◆ WHAT NEEDS TO BE DONE: In the entries below, find the line with "right elbow: (44, 151)" and print exactly every line from there up to and including the line with "right knee: (9, 204)", with no other lines.

◆ Dataset records:
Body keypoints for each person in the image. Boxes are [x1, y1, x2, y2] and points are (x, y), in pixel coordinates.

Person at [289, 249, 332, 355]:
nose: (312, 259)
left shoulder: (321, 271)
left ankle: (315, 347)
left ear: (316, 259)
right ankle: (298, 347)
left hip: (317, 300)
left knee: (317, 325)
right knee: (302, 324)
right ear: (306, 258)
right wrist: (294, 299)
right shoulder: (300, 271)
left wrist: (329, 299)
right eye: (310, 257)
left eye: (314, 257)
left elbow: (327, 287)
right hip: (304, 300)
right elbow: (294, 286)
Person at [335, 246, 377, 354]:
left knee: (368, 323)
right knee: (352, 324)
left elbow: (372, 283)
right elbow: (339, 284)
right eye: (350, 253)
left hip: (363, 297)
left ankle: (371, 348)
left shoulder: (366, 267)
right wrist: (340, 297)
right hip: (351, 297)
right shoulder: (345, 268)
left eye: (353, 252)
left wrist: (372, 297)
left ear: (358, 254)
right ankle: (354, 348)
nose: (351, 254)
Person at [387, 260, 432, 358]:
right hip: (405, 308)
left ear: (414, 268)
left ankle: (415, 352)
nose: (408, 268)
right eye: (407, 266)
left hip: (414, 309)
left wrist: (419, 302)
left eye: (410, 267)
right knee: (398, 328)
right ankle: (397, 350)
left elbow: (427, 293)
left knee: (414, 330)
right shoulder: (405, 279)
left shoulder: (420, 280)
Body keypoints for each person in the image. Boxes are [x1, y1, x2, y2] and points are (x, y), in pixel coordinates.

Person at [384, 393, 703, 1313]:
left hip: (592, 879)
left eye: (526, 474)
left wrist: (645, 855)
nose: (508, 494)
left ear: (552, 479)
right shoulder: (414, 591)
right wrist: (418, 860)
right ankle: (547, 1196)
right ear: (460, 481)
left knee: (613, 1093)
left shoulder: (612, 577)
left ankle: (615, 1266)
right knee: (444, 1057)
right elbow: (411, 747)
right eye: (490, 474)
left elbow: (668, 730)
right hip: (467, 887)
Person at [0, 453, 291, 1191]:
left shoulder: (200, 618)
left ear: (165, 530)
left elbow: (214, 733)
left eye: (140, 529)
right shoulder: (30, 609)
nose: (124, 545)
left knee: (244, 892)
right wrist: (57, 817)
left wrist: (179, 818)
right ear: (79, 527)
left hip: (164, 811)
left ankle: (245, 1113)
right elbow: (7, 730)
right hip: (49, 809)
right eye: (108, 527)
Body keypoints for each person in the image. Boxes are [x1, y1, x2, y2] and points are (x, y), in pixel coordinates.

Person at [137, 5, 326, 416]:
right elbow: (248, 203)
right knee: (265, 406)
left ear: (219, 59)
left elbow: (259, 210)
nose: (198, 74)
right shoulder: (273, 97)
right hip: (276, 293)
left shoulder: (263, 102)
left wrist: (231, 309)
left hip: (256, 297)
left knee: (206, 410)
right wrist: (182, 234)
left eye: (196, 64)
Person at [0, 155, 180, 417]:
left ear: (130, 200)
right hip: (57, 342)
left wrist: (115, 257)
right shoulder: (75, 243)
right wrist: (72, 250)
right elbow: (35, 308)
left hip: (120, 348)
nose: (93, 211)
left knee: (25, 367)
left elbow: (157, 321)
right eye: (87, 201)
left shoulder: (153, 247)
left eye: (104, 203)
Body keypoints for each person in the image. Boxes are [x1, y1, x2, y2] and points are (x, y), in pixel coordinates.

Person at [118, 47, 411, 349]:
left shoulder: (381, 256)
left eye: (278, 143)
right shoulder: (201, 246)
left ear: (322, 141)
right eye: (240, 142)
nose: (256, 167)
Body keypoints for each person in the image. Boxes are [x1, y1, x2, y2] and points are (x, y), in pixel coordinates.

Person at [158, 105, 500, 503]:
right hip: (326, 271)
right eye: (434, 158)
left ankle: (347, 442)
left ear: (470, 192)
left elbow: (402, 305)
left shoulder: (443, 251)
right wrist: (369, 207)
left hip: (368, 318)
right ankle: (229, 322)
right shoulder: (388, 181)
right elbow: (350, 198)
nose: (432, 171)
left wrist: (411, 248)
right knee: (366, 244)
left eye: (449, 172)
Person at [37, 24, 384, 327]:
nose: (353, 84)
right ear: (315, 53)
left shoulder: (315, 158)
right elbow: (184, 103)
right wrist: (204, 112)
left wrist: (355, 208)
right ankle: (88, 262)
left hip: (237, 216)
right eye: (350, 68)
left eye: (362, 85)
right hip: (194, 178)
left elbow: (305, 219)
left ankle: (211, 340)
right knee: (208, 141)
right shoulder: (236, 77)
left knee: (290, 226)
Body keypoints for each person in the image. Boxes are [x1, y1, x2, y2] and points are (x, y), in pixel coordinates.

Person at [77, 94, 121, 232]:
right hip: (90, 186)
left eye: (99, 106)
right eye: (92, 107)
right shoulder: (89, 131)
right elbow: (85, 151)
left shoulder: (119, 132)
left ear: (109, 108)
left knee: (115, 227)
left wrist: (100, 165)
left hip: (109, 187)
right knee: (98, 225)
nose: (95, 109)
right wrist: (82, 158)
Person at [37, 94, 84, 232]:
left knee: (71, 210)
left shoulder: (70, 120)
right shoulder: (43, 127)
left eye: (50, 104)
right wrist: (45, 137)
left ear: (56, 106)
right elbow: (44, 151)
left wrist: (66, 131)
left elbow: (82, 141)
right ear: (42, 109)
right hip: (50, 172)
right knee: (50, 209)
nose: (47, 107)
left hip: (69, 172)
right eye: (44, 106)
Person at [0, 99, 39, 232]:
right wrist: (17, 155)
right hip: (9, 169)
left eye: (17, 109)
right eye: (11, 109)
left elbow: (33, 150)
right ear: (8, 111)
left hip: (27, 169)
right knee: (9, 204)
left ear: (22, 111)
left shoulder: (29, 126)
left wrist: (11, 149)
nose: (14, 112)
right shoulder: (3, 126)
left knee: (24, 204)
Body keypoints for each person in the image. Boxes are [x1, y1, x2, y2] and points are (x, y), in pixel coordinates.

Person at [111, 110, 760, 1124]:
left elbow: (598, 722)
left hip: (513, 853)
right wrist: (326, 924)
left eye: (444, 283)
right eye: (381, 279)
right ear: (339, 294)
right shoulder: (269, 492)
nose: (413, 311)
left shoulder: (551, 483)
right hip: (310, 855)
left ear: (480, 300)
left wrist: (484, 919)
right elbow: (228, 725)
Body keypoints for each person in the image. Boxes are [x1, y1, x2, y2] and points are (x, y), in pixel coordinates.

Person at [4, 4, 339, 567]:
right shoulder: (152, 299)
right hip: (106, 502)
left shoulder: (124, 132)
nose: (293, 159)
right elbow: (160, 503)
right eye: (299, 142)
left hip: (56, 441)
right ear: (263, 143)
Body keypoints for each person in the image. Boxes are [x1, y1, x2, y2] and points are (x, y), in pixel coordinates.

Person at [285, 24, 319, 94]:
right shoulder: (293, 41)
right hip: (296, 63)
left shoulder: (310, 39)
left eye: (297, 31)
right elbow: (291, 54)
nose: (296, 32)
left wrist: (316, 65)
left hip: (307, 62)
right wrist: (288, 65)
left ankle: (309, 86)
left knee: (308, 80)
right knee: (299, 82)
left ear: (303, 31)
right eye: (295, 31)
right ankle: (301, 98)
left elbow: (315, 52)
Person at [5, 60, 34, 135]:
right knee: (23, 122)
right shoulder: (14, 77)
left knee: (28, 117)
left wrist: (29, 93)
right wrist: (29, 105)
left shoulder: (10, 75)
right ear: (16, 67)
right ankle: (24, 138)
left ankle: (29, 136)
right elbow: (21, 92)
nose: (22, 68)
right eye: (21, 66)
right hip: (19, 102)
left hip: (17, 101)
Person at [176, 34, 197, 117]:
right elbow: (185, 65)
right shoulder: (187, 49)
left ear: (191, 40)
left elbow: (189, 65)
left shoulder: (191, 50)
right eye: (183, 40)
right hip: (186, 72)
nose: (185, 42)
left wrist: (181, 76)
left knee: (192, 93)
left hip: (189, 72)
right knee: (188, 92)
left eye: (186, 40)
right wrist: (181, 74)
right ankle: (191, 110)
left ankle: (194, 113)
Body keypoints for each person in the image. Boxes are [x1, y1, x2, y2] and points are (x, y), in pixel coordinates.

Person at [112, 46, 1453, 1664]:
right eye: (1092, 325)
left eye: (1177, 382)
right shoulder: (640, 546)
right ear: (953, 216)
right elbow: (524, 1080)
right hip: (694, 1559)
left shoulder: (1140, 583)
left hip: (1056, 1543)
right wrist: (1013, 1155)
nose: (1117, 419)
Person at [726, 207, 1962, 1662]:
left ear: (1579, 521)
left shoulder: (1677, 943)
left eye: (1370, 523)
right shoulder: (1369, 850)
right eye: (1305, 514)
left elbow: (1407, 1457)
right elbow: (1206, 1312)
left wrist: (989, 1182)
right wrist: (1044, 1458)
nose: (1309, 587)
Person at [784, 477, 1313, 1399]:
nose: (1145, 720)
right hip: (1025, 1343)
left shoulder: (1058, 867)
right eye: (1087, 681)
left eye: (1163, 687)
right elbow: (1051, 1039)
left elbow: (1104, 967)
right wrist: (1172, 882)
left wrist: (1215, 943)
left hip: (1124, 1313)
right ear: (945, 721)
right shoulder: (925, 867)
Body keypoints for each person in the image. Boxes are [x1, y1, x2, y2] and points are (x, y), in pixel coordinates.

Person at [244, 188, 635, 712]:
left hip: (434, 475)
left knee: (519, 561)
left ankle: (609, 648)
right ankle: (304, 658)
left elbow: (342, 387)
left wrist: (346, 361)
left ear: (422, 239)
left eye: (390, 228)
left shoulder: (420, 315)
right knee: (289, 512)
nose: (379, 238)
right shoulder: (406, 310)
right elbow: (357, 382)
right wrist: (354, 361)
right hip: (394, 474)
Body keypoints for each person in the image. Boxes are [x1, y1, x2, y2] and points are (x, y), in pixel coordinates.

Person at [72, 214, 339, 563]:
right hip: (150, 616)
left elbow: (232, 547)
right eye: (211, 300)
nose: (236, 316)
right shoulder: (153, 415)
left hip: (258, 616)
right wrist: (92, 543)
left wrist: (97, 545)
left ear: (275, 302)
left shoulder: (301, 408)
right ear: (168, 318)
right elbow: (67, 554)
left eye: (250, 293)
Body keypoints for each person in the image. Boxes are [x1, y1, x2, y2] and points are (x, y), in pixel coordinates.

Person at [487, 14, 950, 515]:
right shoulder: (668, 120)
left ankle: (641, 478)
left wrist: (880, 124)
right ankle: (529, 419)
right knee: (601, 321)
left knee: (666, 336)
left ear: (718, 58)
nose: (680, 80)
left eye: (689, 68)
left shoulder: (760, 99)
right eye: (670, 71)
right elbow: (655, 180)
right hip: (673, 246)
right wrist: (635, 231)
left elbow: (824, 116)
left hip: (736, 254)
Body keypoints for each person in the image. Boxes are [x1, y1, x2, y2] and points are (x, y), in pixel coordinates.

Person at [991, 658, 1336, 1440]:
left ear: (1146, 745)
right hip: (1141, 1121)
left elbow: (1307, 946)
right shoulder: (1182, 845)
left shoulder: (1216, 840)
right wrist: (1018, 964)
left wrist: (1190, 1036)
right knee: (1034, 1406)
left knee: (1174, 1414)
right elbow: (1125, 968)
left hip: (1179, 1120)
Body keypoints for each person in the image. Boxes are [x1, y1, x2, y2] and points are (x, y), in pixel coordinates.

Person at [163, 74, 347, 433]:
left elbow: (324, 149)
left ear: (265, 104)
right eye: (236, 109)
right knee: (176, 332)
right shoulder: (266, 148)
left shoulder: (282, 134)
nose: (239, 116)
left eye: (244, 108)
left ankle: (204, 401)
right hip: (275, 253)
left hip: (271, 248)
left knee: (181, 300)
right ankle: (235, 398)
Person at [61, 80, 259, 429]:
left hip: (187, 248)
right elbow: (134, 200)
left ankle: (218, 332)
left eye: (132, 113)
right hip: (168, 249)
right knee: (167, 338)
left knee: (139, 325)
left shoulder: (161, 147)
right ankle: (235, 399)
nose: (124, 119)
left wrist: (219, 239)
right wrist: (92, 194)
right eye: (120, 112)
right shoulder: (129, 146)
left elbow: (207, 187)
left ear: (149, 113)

◆ YOUR SOLUTION:
right elbow: (44, 151)
left wrist: (66, 131)
left elbow: (82, 141)
right ear: (42, 109)
right hip: (50, 172)
right knee: (50, 209)
nose: (47, 107)
left hip: (69, 172)
right eye: (44, 106)
Person at [0, 99, 39, 232]:
right wrist: (17, 155)
right hip: (9, 169)
left eye: (17, 109)
right eye: (11, 109)
left elbow: (33, 150)
right ear: (8, 111)
left hip: (27, 169)
right knee: (9, 204)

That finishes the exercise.